Le bois-énergie, faux ami écolo
Au départ issus des déchets de scieries, les granulés de bois sont désormais produits pour l’industrie… et détruisent des forêts.
dans l’hebdo N° 1513-1515 Acheter ce numéro
Une pluie de petits cylindres marron 100 % bois naturel engloutis dans le poêle et la chaleur jaillit dans le salon. Se chauffer grâce aux granulés de bois, aussi nommés pellets, a rapidement séduit les particuliers. Selon l’association Propellet, qui regroupe les principaux fabricants et distributeurs de granulés, plus de 800 000 foyers français se chauffaient aux granulés de bois en 2017, soit une hausse de 16 % par rapport à l’année précédente. Une source d’énergie vendue comme très efficace, économique, locale et durable. Des arguments également accolés à toute la filière bois-énergie qui sert au chauffage individuel, collectif ou à la production d’électricité, comme à Gardanne, près de Marseille (lire aussi ici). Mais de plus en plus de voix s’élèvent pour dénoncer ce faux ami des énergies renouvelables.
« Le bois-énergie est à la production de bois ce que les épluchures sont aux patates. Si on peut les valoriser, c’est bien, mais on ne produit pas des patates pour leurs épluchures ! » résume Hervé Le Bouler, responsable des questions forestières à l’association France nature environnement (FNE).
La dérive principale concerne la provenance du bois transformé. À l’origine, il s’agissait uniquement des déchets des scieries, des restes des arbres. Mais la diminution du nombre de scieries et l’augmentation de la demande ont obligé la filière bois-énergie à revoir sa méthode de fabrication, en passant à l’étape de l’industrialisation. Des projets d’usines de pellets émergent progressivement en France, notamment sur le plateau de Millevaches, en Limousin.

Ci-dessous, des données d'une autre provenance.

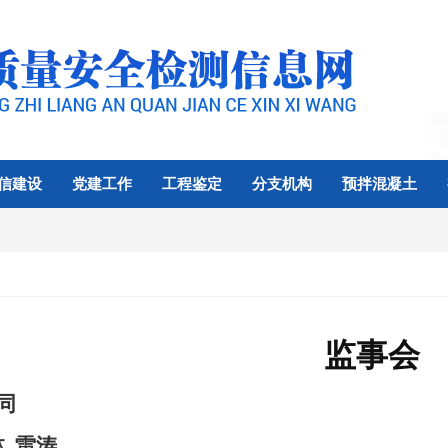
信建设
党建工作
工程鉴定
分支机构
预拌混凝土
监事会
同
林 雷涛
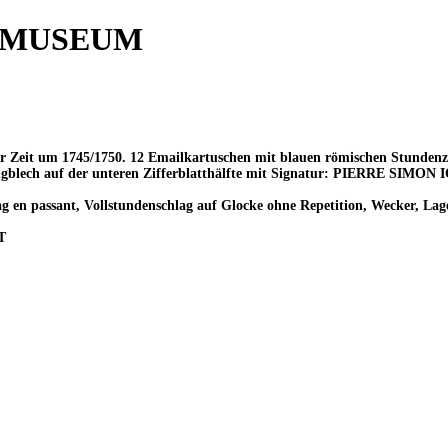
 MUSEUM
er Zeit um 1745/1750. 12 Emailkartuschen mit blauen römischen Stunden
ssingblech auf der unteren Zifferblatthälfte mit Signatur: PIERRE
 en passant, Vollstundenschlag auf Glocke ohne Repetition, Wecker, Lage
T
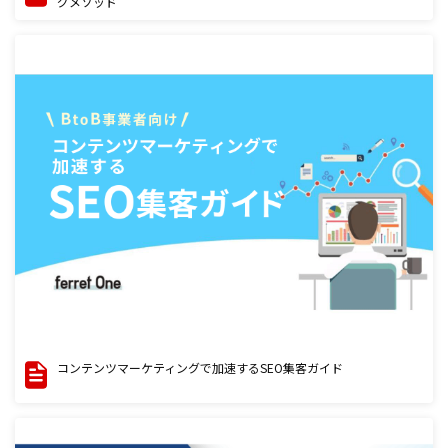
グメソッド
コンテンツマーケティングで加速するSEO集客ガイド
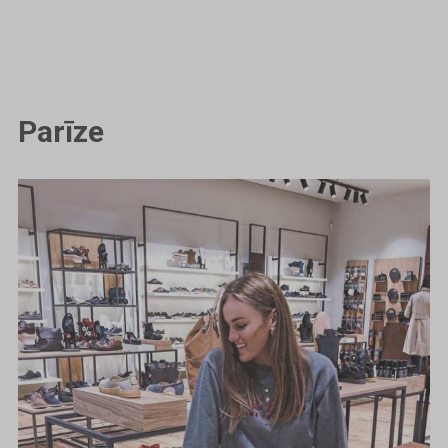
Parīze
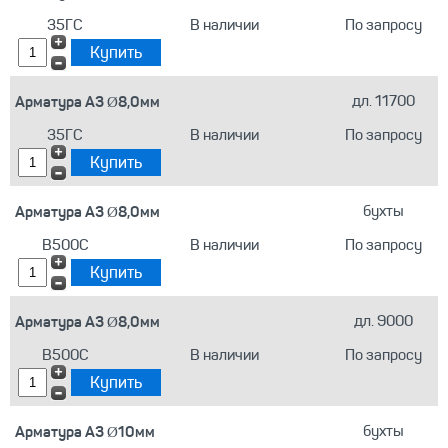
35ГС
В наличии
По запросу
Арматура А3 Ø8,0мм
дл. 11700
35ГС
В наличии
По запросу
Арматура А3 Ø8,0мм
бухты
В500С
В наличии
По запросу
Арматура А3 Ø8,0мм
дл. 9000
В500С
В наличии
По запросу
Арматура А3 Ø10мм
бухты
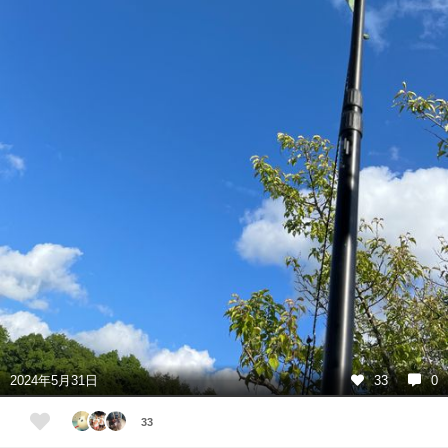
2024年5月31日
33
0
33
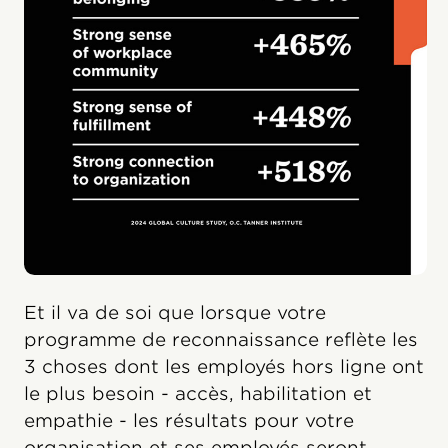
Et il va de soi que lorsque votre
programme de reconnaissance reflète les
3 choses dont les employés hors ligne ont
le plus besoin - accès, habilitation et
empathie - les résultats pour votre
organisation et ses employés seront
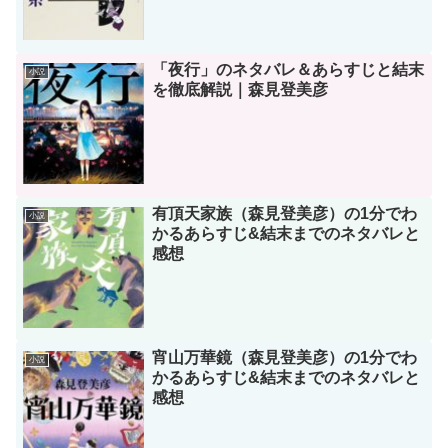
「夜行」のネタバレ＆あらすじと結末
小説
を徹底解説｜森見登美彦
有頂天家族（森見登美彦）の1分でわ
小説
かるあらすじ&結末までのネタバレと
感想
宵山万華鏡（森見登美彦）の1分でわ
小説
かるあらすじ&結末までのネタバレと
感想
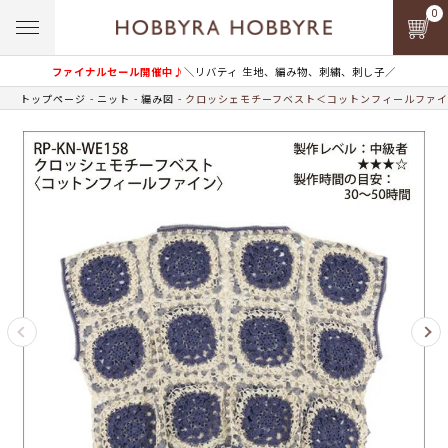
0
ファイナルセール開催中♪
＼リバティ 生地、編み物、刺繍、刺し子／
トップページ
ニット
編み図
クロッシェモチーフベスト＜コットンフィールファイ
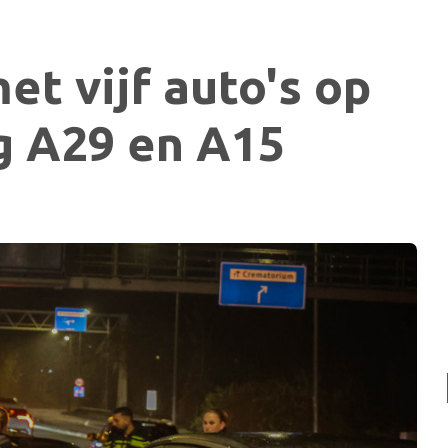
et vijf auto's op
g A29 en A15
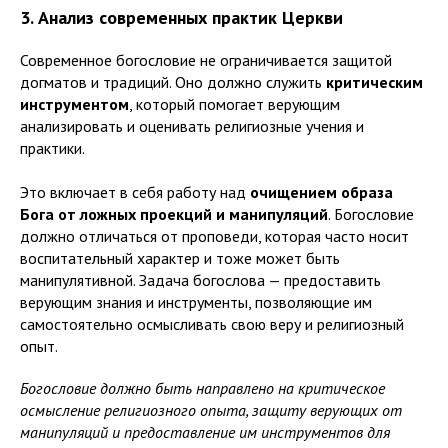
3. Анализ современных практик Церкви
Современное богословие не ограничивается защитой
догматов и традиций. Оно должно служить
критическим
инструментом
, который помогает верующим
анализировать и оценивать религиозные учения и
практики.
Это включает в себя работу над
очищением образа
Бога от ложных проекций и манипуляций
. Богословие
должно отличаться от проповеди, которая часто носит
воспитательный характер и тоже может быть
манипулятивной. Задача богослова — предоставить
верующим знания и инструменты, позволяющие им
самостоятельно осмысливать свою веру и религиозный
опыт.
Богословие должно быть направлено на критическое
осмысление религиозного опыта, защиту верующих от
манипуляций и предоставление им инструментов для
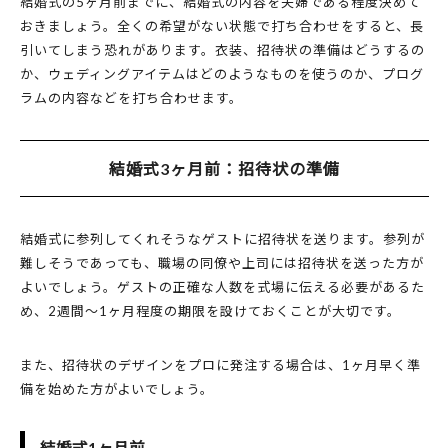
結婚式の5ヶ月前までに、結婚式の内容を夫婦である程度決めて
おきましょう。全くの希望がない状態で打ち合わせをすると、長
引いてしまう恐れがあります。衣装、招待状の準備はどうするの
か、ウェディングアイテムはどのようなものを使うのか、プログ
ラムの内容などを打ち合わせます。
結婚式3ヶ月前：招待状の準備
結婚式に参列してくれそうなゲストに招待状を送ります。参列が
難しそうであっても、職場の同僚や上司には招待状を送った方が
よいでしょう。ゲストの正確な人数を式場に伝える必要があるた
め、2週間～1ヶ月程度の期限を設けておくことが大切です。
また、招待状のデザインをプロに発注する場合は、1ヶ月早く準
備を始めた方がよいでしょう。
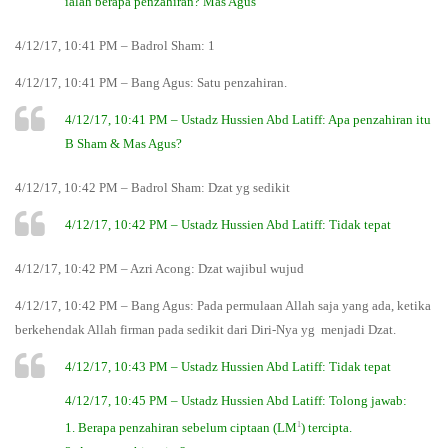
ialah berapa penzahiran? Mas Agus
4/12/17, 10:41 PM – Badrol Sham: 1
4/12/17, 10:41 PM – Bang Agus: Satu penzahiran.
4/12/17, 10:41 PM – Ustadz Hussien Abd Latiff: Apa penzahiran itu
B Sham & Mas Agus?
4/12/17, 10:42 PM – Badrol Sham: Dzat yg sedikit
4/12/17, 10:42 PM – Ustadz Hussien Abd Latiff: Tidak tepat
4/12/17, 10:42 PM – Azri Acong: Dzat wajibul wujud
4/12/17, 10:42 PM – Bang Agus: Pada permulaan Allah saja yang ada, ketika
berkehendak Allah firman pada sedikit dari Diri-Nya yg menjadi Dzat.
4/12/17, 10:43 PM – Ustadz Hussien Abd Latiff: Tidak tepat
4/12/17, 10:45 PM – Ustadz Hussien Abd Latiff: Tolong jawab:
1
1. Berapa penzahiran sebelum ciptaan (LM
) tercipta.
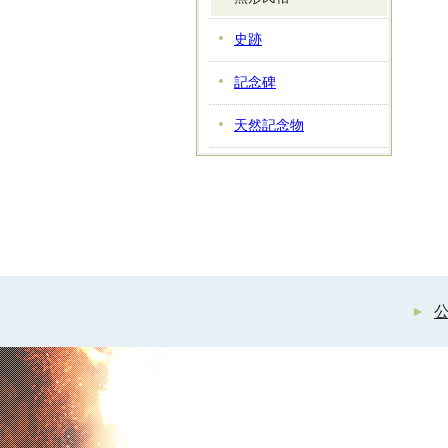
史跡
記念碑
天然記念物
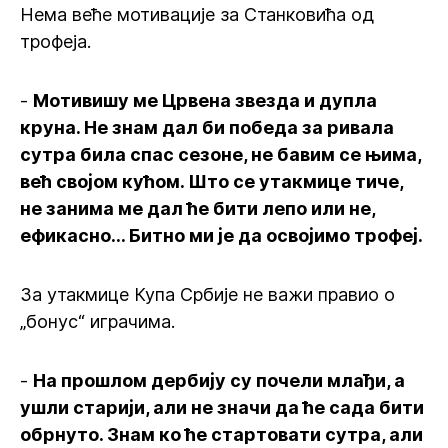
Нема веће мотивације за Станковића од
трофеја.
-
Мотивишу ме Црвена звезда и дупла
круна. Не знам дал би победа за ривала
сутра била спас сезоне, не бавим се њима,
већ својом кућом. Што се утакмице тиче,
не занима ме дал ће бити лепо или не,
ефикасно... Битно ми је да освојимо трофеј.
За утакмице Купа Србије не важи правио о
„бонус“ играчима.
-
На прошлом дербију су почели млађи, а
ушли старији, али не значи да ће сада бити
обрнуто. Знам ко ће стартовати сутра, али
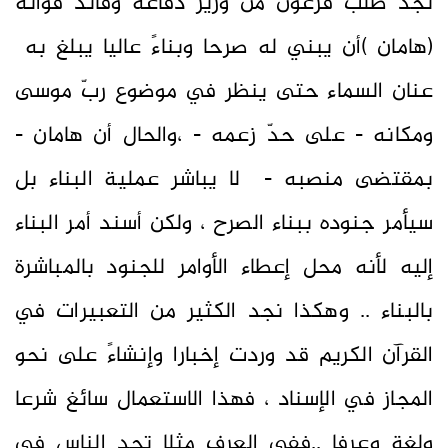
نجد طلب فرعون من وزير دفاعه وقائد قواته
(هامان )أن يبني له صرحا وبناءً عاليا يبلغ به
عنان السماء حتى ينظر في موضوع ربّ موسى
ومكانه - على حدّ زعمه - ،والحال أن هامان -
بمقتضى منصبه - لا يباشر عملية البناء بل
سيأمر جنوده ببناء الصرح ، ولكن أسند أمر البناء
إليه لأنه محل إعطاء الأوامر للجنود بالمباشرة
بالبناء .. وهكذا نجد الكثير من التعبيرات في
القرآن الكريم قد وردت إخبارا وإنشاءً على نحو
المجاز في الإسناد ، فهذا الاستعمال سائغ شرعا
ولغة وعرفا ..ففي العرف مثلا تجد الناس في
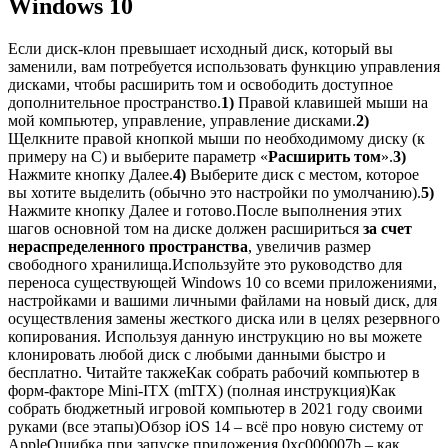
Windows 10
Если диск-клон превышает исходный диск, который вы
заменили, вам потребуется использовать функцию управления
дисками, чтобы расширить том и освободить доступное
дополнительное пространство.
1)
Правой клавишей мыши на
мой компьютер, управление, управление дисками.
2)
Щелкните правой кнопкой мыши по необходимому диску (к
примеру на C) и выберите параметр «
Расширить том
».
3)
Нажмите кнопку Далее.
4)
Выберите диск с местом, которое
вы хотите выделить (обычно это настройки по умолчанию).
5)
Нажмите кнопку Далее и готово.После выполнения этих
шагов основной том на диске должен расшириться
за счет
нераспределенного пространства
, увеличив размер
свободного хранилища.Используйте это руководство для
переноса существующей Windows 10 со всеми приложениями,
настройками и вашими личными файлами на новый диск, для
осуществления замены жесткого диска или в целях резервного
копирования. Используя данную инструкцию но вы можете
клонировать любой диск с любыми данными быстро и
бесплатно. Читайте такжеКак собрать рабочий компьютер в
форм-факторе Mini-ITX (mITX) (полная инструкция)Как
собрать бюджетный игровой компьютер в 2021 году своими
руками (все этапы)Обзор iOS 14 – всё про новую систему от
AppleОшибка при запуске приложения 0xc000007b – как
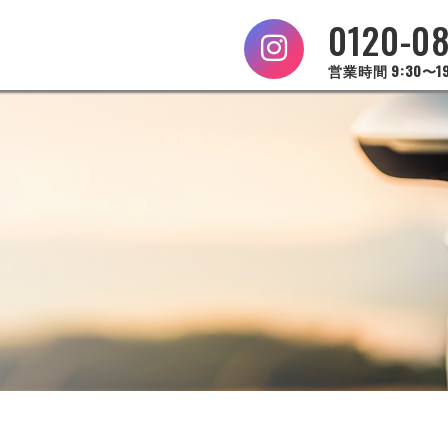
0120-0
営業時間 9:30〜19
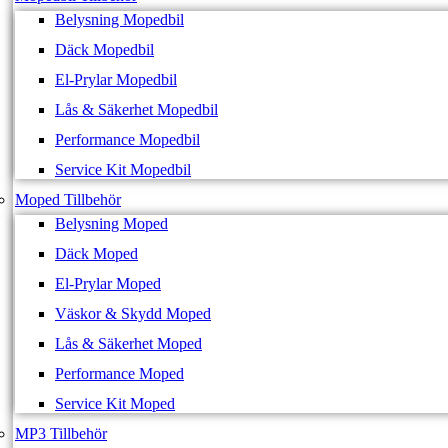
Belysning Mopedbil
Däck Mopedbil
El-Prylar Mopedbil
Lås & Säkerhet Mopedbil
Performance Mopedbil
Service Kit Mopedbil
Moped Tillbehör
Belysning Moped
Däck Moped
El-Prylar Moped
Väskor & Skydd Moped
Lås & Säkerhet Moped
Performance Moped
Service Kit Moped
MP3 Tillbehör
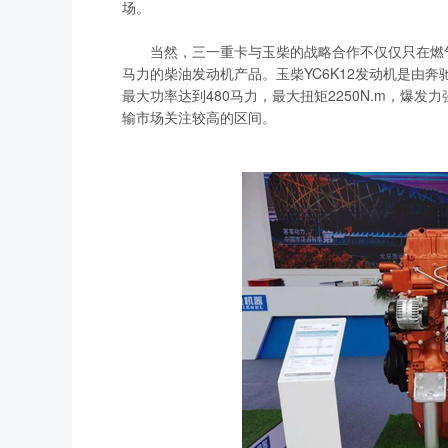
场。
当然，三一重卡与玉柴的战略合作不仅仅只在燃气动力
马力的柴油发动机产品。玉柴YC6K12发动机是由
最大功率达到480马力，最大扭矩2250N.m，爆
输市场关注较高的区间。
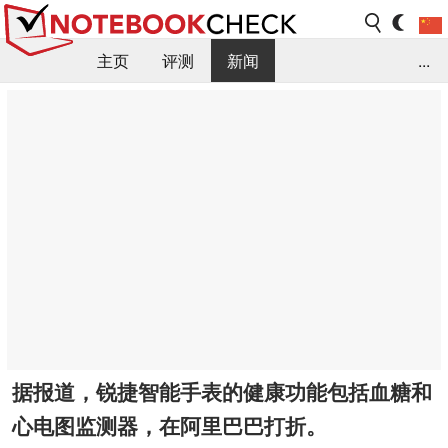
主页
评测
新闻
...
FAQ / 小提示/ 技术参数
资料库
据报道，锐捷智能手表的健康功能包括血糖和
心电图监测器，在阿里巴巴打折。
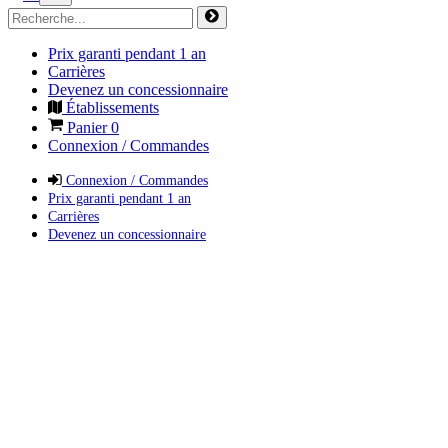
Prix garanti pendant 1 an
Carrières
Devenez un concessionnaire
Établissements
Panier
0
Connexion / Commandes
Connexion / Commandes
Prix garanti pendant 1 an
Carrières
Devenez un concessionnaire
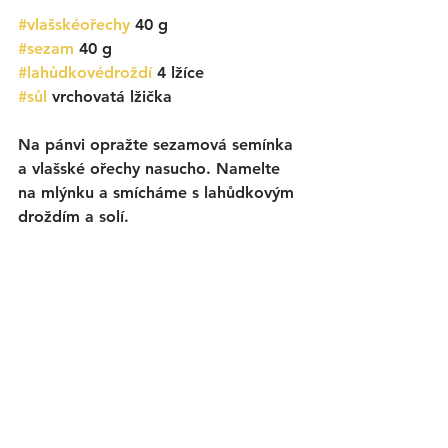
#vlašskéořechy
 40 g
#sezam
 40 g
#lahůdkovédroždí
 4 lžíce
#sůl
 vrchovatá lžička
Na pánvi opražte sezamová semínka 
a vlašské ořechy nasucho. Namelte 
na mlýnku a smícháme s lahůdkovým 
droždím a solí.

L’usine CIBV, pour Carbon Ingen’R Bugeat Viam, cherche à s’implanter dans les communes de Bugeat et de Viam, en Corrèze. Son objectif : produire 45 000 tonnes de pellets torréfiés par an pour remplacer le charbon des centrales thermiques de la Compagnie parisienne de chauffage, qui alimente notamment Saint-Ouen. Le système de torréfaction utiliserait une diversité de biomasse gisant sur les sols des forêts alentour : les souches, les branches, les morceaux d’arbres restant après les coupes rases par les forestiers… Or, « les souches et branchages ne sont pas des ressources à “valoriser”, rappellent régulièrement les opposants au projet, réunis dans l’association Non à la montagne pellets. Ce sont des matières indispensables à l’entretien de la richesse biologique des sols, qui sont déjà lourdement sollicités par le modèle d’exploitation par coupes rases en cycles courts. Ces matières doivent être laissées sur place, ce ne sont pas des “ressources” délaissées ». Pire, des arbres entiers sont parfois transformés en granulés. À quand l’éclosion de forêts destinées à être immédiatement brûlées ?
À Anor, près de la frontière franco-belge, la société Jeferco tente d’installer une des plus grandes usines de pellets d’Europe, dont les 120 000 tonnes produites chaque année seraient « essentiellement destinées aux industriels européens ». Selon l’association Anor environnement, ce bois servira à alimenter les centrales électriques belges, danoises ou allemandes effectuant leur conversion du charbon vers la biomasse. Rien à voir avec le chauffage local. Un marché européen se dessine depuis quelques années, sous couvert de lutte contre le réchauffement climatique.
En juin dernier, la directive européenne sur les énergies renouvelables a été révisée : le Parlement et le Conseil européens se sont accordés pour proposer un plancher de 32 % d’énergies renouvelables dans la consommation finale d’ici à 2030. Quinze scientifiques renommés, dont certains membres du Giec, avaient publié une tribune en décembre 2017 pour alerter les ministres européens de l’Énergie sur les dangers de la production d’énergie à partir de la biomasse forestière. « Nous estimons que l’utilisation de bois délibérément récolté pour produire de l’énergie, au lieu de combustibles fossiles, libérera, par kilowatt/heure, au moins deux fois plus de CO2 dans l’air d’ici à 2050 », écrivaient-ils. Lors du premier débat, les gouvernements sont restés assez timorés sur la question. Or, accentuer la pression sur les forêts européennes, qui représentent 40 % du continent, mettrait en péril le stockage de CO2 et l’ambition de lutter contre le dérèglement climatique.